“Super School” Project Challenge: Seven Steps to Re-Inventing High School

The Huffington Post reported recently that Laurene Powell Jobs has pledged $50 million to crowdsource designs for the next American high school. The campaign website, XQ: The Super School Project, makes the case that public high schools have been “frozen in time for the last hundred years while America has gone from the Model T to the Tesla.” What would you do to re-invent high school? Here are some ideas to get you started.sleepy student

1. Start the high school day at an hour when most teenagers are awake. This is a no-brainer, as in there are very few active teenage brains in the early morning hours. Here are some facts to open your eyes if you haven’t experienced the joy of dragging a teenager out of bed at 7:00 a.m. to go to school.

2. Teach meditation. This should really start in elementary school, but we at least need to offer it in high school. Meditation isn’t about religion, it’s about being mindful. Meditation helps kids deal with the stress in their lives effectively and is a good complement to outlets like sports. Meditation also helps improve the learning environment for everyone. Here are some numbers to meditate on.

3. Everyone needs to know some basic personal finance before they leave high school. This could be combined with some practical math including how to set up a spreadsheet or use simple online tools to manage a budget or compare the real costs of various ways of purchasing expensive items like a car. High school students should learn about compounding when it can make a difference – what happens to $1000 invested in their 20’s versus that same amount invested in their 50’s.

4. Make social psychology part of the core curriculum. Social psychology is the study of how people’s thoughts, feelings, and behaviors are influenced by the actual, imagined, or implied presence of others. Since the “influence of others” is the central feature of the high school experience, students need to learn what is happening to them, how and why. One of the things that social psychology tells us is that we are often wrong in explaining why we do things. As a result, we are often not very good at changing our behavior even when we want to change. Interested? Check out the video by Scott Plous, executive director of Social Psychology Network, at this Coursera site. Hint: take a close look at those playing cards.

5. Teach negotiation skills. Many negotiations fail or degrade into conflict because both parties simply don’t know how to negotiate. Negotiation isn’t actually about taking advantage of the other party, it’s about arriving at a sustainable solution that both parties can “live with” or in the best case, a win-win. If only one of the parties knows how to negotiate, it doesn’t work out well. As our worlds become more diverse and we are confronted with more situations that are new to us, negotiation skills are critical. Think this isn’t a problem? Take a look a Congress.

6. Put the online video game industry to work for education. My dream is that someone with deep pockets will get together with top game designers and create a massively multi-player online role-playing game (MMORPG) where all the “incidental learning” is real. You learn real physics and math to navigate the galaxy, real chemistry to make your armor, real negotiation skills to get resources, real geology to mine for precious metals, real languages to communicate with other groups, real economics to manage the in-game economy. There is already a lot of learning going on in these games, both social and technical, not to mention political. Think of it as World of Warcraft meets the Khan Academy. There are huge benefits to exploring the nexus of fun and learning. Check out this game-based school to learn more.

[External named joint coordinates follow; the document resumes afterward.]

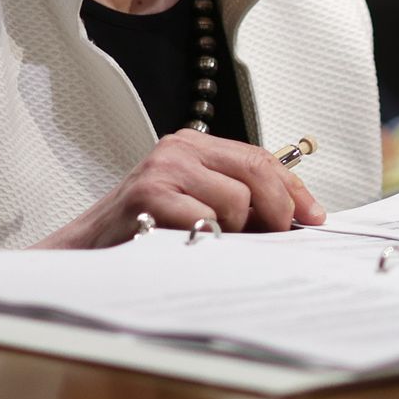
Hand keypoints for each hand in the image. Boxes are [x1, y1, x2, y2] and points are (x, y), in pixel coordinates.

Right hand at [35, 131, 325, 248]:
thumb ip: (235, 201)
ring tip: (212, 244)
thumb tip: (294, 218)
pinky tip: (192, 248)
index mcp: (192, 146)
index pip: (261, 157)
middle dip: (280, 209)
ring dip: (236, 232)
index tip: (313, 216)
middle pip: (257, 170)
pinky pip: (207, 221)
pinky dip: (210, 242)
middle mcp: (179, 149)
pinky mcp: (150, 195)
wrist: (85, 252)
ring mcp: (164, 170)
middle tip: (281, 236)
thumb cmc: (140, 233)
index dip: (294, 189)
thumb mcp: (191, 204)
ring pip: (237, 200)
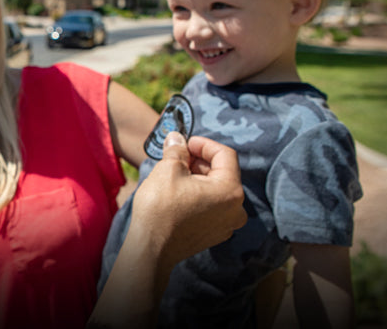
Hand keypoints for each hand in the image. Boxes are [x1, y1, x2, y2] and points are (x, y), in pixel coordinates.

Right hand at [127, 132, 246, 264]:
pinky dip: (199, 196)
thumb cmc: (160, 208)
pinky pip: (212, 207)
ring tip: (176, 174)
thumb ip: (178, 150)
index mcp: (231, 190)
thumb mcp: (168, 169)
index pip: (225, 155)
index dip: (204, 144)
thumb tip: (177, 138)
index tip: (185, 143)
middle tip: (178, 157)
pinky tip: (179, 193)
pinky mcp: (214, 234)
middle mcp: (236, 209)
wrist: (150, 249)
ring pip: (217, 190)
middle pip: (223, 172)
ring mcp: (227, 224)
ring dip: (199, 178)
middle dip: (200, 161)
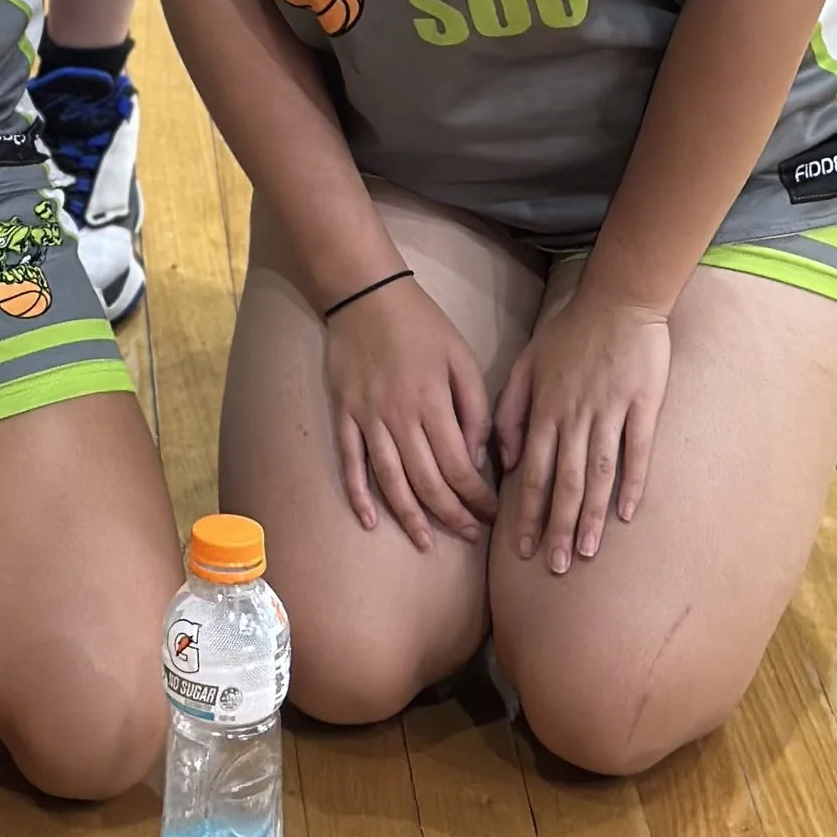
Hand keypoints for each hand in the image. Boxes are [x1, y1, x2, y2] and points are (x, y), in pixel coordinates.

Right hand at [321, 271, 498, 548]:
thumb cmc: (421, 324)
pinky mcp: (345, 414)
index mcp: (433, 402)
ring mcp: (368, 418)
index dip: (476, 498)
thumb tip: (475, 456)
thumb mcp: (461, 356)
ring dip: (410, 516)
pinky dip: (358, 494)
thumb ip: (474, 408)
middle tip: (470, 535)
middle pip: (427, 482)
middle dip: (452, 515)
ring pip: (391, 480)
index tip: (491, 514)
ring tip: (426, 542)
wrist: (365, 293)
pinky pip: (351, 462)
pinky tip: (370, 520)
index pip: (459, 467)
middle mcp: (400, 417)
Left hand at [494, 284, 670, 573]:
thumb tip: (505, 458)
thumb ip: (511, 409)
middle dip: (556, 526)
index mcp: (546, 408)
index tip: (523, 549)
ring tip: (585, 553)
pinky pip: (636, 452)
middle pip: (562, 481)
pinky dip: (632, 484)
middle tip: (553, 567)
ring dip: (589, 516)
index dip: (527, 512)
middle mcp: (574, 415)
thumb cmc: (572, 330)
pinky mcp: (642, 406)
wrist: (619, 298)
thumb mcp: (528, 362)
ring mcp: (609, 411)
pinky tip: (626, 514)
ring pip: (597, 474)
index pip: (532, 470)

7. Reduce class size. In most of the new models of education, teachers do a lot more coaching to provide more focused support of learning for each student. For the average professional football team in the US, there is a ratio of about three players to each coach, and these players are professionals who are already supposed to know what they are doing. In public high schools, the average class size is about 27.  You do the math – or were there 34 kids in your math class, too?

What are your top seven ideas for re-inventing high school?



3 responses to ““Super School” Project Challenge: Seven Steps to Re-Inventing High School”

  1. Great ideas. The one I would add is music education. Research is beginning to show the positive impact of music education on the brain. Rather than teaching splinter skills like test preparation, a priority should be on developing the brains overall capacity.

  2. Yes, I fully agree. Music is a great way to teach systems thinking. Music is also a great way to understand how memory works. And of course, it is another form of meditation!

  3. Nice points. 1) Physical education should be required. High school sports have pretty much gotten professionalized where only people that want to dedicate their lives to a sport get to play. This is to the detriment of everybody. 2) Send aggressive/ADD/intelligent kids that spend high school goofing off or smoking pot to some alternative school after their sophomore year. Keeping them mainstream is a detriment to everybody (especially themselves). 3) Manufacture small group settings of diverse students to tackle small problems to reduce social friction and promote intermingling among jocks/nerds or quiet types/loud types. 4) Have less structured class rooms (i.e. bean bag chairs, video lectures) BUT instead enforce more discipline/structure upon actual deliverables (i.e. real-time consequences for under performance). That’s all I got.